LONDON — It’s a landmark moment for both the gay community and the business world. Tim Cook is now the first and only openly gay chief executive in the Fortune 500.
Of course, many lesbian, gay, bisexual and transgendered employees still struggle with discrimination at work. The executive suite also remains extremely closeted, but there are a few high-ranking openly gay businesspeople.
1. Christopher Bailey, CEO at Burberry
The British luxury brand installed Bailey as CEO late last year after former chief executive Angela Ahrendts left the company for a job at Appl.
Bailey has been working at Burberry since 2001, leading the fashion house’s product design, creative marketing and digital innovation. In that time, Burberry has transformed into a fashion powerhouse with a strong social media presence.
2. Nick Denton, founder and publisher of Gawker Media Group
Denton founded the Gawker media empire in 2002.
Over the past 12 years he’s built it into an influential outlet that boasts tens of million of readers who clamor for the latest gossip and news.
When Denton married Derrence Washington this summer, his wedding was covered in a big feature in the New York Times.
When CNNMoney asked Gawker to confirm that Denton was gay, Gawker editor-in-chief Max Read replied, “If Nick’s not gay, his husband will be very surprised to find out.”
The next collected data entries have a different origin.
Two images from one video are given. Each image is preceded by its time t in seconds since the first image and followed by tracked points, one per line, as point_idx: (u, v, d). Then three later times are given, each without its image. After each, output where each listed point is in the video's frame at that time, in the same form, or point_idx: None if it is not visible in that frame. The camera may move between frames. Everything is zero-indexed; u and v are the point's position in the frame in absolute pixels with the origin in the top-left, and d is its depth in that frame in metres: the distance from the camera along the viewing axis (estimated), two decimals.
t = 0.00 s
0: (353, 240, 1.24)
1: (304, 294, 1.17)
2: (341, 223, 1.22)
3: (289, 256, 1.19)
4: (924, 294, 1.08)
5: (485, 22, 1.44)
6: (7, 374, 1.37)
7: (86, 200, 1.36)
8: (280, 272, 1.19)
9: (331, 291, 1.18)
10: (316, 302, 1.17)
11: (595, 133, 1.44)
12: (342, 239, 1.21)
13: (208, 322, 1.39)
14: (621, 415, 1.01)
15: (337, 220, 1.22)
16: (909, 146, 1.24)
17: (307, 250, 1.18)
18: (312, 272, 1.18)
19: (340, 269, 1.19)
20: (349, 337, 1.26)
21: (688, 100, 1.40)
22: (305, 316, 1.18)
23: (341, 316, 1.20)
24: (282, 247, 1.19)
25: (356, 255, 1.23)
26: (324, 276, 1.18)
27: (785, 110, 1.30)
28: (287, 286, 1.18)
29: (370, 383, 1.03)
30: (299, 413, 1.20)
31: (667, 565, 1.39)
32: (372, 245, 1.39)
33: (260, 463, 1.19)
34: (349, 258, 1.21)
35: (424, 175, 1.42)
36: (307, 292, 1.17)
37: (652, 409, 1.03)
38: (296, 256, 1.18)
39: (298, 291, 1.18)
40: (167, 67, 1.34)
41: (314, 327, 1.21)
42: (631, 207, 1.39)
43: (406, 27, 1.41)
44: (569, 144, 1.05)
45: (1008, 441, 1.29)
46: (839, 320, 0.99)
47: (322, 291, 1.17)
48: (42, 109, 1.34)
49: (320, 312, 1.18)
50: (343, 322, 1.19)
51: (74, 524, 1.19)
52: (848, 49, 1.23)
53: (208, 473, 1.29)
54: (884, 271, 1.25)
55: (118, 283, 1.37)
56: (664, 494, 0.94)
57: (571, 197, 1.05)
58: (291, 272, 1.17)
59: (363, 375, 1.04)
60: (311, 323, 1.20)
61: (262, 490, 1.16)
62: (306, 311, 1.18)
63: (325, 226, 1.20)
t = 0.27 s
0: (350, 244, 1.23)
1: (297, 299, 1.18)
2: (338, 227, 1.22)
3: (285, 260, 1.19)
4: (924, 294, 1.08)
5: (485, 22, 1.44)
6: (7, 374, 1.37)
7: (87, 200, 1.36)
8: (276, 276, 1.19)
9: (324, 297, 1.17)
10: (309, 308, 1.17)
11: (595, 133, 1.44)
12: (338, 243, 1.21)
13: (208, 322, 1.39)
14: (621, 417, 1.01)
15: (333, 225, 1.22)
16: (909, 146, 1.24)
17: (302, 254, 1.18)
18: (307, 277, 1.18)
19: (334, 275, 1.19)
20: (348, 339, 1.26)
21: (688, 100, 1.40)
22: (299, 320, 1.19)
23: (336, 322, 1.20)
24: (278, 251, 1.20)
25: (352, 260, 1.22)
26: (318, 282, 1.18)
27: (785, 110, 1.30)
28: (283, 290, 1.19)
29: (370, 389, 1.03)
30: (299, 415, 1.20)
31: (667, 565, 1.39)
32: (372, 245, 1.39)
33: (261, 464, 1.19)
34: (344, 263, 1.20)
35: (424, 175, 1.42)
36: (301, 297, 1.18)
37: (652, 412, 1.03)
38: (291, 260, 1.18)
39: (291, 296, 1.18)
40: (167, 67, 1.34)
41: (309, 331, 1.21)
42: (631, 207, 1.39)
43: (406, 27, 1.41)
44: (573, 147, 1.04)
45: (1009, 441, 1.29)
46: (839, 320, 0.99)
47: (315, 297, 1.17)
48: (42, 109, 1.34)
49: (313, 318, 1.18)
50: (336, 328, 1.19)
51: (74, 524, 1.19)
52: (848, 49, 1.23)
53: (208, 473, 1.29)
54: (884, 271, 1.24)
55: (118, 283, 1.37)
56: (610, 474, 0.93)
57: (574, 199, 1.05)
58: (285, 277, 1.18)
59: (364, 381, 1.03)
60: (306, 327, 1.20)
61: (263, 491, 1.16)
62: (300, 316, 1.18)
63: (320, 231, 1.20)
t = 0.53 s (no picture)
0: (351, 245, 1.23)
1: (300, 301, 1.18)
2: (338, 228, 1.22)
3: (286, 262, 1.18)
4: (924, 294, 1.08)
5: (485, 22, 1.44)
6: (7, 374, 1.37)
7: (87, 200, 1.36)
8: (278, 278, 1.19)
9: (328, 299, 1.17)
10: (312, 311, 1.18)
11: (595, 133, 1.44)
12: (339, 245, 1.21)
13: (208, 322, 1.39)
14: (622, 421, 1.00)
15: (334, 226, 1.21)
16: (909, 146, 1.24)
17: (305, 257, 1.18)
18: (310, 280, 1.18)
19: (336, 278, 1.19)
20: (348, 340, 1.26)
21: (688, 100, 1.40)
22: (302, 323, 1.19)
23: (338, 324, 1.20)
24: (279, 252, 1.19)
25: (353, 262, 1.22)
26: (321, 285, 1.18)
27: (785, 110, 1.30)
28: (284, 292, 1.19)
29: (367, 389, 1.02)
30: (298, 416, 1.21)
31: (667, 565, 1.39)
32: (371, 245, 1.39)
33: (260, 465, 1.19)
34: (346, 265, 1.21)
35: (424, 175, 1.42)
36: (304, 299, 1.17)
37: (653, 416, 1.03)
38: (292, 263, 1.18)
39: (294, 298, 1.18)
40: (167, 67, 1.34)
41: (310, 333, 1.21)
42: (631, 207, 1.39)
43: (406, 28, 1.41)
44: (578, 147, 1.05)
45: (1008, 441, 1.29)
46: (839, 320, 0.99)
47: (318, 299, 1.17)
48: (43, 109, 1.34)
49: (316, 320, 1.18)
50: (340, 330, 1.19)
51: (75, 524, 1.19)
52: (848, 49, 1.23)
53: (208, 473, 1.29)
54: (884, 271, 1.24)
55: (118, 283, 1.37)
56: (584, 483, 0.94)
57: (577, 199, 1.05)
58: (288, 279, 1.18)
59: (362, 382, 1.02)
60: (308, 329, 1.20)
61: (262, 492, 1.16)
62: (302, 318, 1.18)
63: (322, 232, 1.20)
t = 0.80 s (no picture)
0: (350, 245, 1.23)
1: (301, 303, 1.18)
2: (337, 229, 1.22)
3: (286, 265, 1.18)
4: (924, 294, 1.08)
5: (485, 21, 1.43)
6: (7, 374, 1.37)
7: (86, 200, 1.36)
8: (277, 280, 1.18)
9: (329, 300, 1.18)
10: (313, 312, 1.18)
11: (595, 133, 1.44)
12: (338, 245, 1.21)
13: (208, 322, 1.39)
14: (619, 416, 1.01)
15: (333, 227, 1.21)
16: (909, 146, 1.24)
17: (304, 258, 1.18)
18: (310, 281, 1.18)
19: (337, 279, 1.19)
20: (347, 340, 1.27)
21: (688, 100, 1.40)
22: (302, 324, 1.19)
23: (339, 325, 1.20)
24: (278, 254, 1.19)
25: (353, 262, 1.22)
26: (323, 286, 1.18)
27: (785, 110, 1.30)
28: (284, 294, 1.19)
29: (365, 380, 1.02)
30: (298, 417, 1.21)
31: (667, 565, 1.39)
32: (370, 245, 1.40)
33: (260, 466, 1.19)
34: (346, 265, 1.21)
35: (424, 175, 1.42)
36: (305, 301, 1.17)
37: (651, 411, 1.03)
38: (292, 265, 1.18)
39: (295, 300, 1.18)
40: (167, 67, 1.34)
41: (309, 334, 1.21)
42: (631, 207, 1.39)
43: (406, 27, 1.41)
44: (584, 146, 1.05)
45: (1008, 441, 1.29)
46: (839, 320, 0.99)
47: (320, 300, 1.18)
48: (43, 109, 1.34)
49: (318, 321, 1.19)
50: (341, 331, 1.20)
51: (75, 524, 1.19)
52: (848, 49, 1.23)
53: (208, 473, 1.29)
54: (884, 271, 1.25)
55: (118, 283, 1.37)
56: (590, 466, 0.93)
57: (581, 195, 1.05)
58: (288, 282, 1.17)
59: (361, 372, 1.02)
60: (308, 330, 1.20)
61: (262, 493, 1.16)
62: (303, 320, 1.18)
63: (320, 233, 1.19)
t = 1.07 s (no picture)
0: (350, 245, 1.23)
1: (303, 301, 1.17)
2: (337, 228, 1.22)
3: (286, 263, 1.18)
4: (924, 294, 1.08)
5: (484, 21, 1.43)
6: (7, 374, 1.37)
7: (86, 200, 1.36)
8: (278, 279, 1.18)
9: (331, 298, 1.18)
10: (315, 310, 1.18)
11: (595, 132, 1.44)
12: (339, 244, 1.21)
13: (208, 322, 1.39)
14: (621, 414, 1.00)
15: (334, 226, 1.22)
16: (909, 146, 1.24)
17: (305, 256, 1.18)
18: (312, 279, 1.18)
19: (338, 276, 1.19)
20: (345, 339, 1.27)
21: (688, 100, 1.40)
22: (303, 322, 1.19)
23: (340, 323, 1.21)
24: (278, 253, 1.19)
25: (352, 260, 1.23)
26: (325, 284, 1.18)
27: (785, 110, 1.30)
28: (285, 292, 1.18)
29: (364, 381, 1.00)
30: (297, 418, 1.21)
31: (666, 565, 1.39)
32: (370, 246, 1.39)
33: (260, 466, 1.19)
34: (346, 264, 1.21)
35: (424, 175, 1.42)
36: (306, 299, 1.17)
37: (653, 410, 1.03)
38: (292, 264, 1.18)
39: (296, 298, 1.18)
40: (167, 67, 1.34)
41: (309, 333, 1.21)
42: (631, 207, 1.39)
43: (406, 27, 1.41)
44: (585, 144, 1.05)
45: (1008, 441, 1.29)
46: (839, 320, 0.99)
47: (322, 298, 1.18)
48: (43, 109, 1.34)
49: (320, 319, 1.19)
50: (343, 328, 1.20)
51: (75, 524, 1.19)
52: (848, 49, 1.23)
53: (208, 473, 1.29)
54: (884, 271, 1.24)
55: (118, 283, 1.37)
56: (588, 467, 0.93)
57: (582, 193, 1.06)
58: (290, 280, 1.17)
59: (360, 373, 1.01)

3. Robert Greenblatt, chairman at NBC Entertainment
Greenblatt joined NBCUniversal in January 2011 and now oversees primetime and late night programming for the network
In his previous roles at other networks, he’s been credited for the success of major hit TV series including “Weeds,” “Dexter” and “Six Feet Under.”
Greenblatt has also won many awards for his work, including recognition from GLAAD, an industry group that supports the LGBT community.
4. John Browne, former CEO of BP
Browne led oil giant B from 1995 until 2007. He resigned after a British newspaper group outed him as a gay man.
“I wish I had been braver to come out earlier during my tenure as CEO of BP. I regret it to this day,” he said.
He has since written a book called The Glass Closet to encourage other closeted, gay individuals to come forward and “bring their whole selves to work.”
But he warns that this will only happen when corporate leaders create an environment where people feel comfortable about coming out.